··· SOURCE MATERIAL
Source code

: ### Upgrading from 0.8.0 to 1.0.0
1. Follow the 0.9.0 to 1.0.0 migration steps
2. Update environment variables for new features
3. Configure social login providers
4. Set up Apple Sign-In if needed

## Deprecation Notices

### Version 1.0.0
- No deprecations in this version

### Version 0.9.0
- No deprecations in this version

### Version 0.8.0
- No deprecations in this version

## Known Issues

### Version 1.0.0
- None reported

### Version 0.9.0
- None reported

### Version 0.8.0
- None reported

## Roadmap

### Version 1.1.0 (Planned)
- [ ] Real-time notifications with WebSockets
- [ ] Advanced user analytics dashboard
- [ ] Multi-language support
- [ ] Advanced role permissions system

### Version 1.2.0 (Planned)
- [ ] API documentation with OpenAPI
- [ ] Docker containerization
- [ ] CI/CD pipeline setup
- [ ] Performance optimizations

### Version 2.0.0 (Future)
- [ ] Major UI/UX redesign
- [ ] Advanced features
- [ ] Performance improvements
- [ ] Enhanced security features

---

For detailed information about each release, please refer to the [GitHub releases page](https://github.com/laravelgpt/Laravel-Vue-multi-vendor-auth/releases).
······
[WORK TO BE COMPLETED]:
All lines from the one that contains "4. Set up Apple Sign-In if needed" to the end of the records above are to be copied exactly; leave out the rest.

[ANSWER SPACE]:
4. Set up Apple Sign-In if needed

## Deprecation Notices

### Version 1.0.0
- No deprecations in this version

### Version 0.9.0
- No deprecations in this version

### Version 0.8.0
- No deprecations in this version

## Known Issues

### Version 1.0.0
- None reported

### Version 0.9.0
- None reported

### Version 0.8.0
- None reported

## Roadmap

### Version 1.1.0 (Planned)
- [ ] Real-time notifications with WebSockets
- [ ] Advanced user analytics dashboard
- [ ] Multi-language support
- [ ] Advanced role permissions system

### Version 1.2.0 (Planned)
- [ ] API documentation with OpenAPI
- [ ] Docker containerization
- [ ] CI/CD pipeline setup
- [ ] Performance optimizations

### Version 2.0.0 (Future)
- [ ] Major UI/UX redesign
- [ ] Advanced features
- [ ] Performance improvements
- [ ] Enhanced security features

---

For detailed information about each release, please refer to the [GitHub releases page](https://github.com/laravelgpt/Laravel-Vue-multi-vendor-auth/releases).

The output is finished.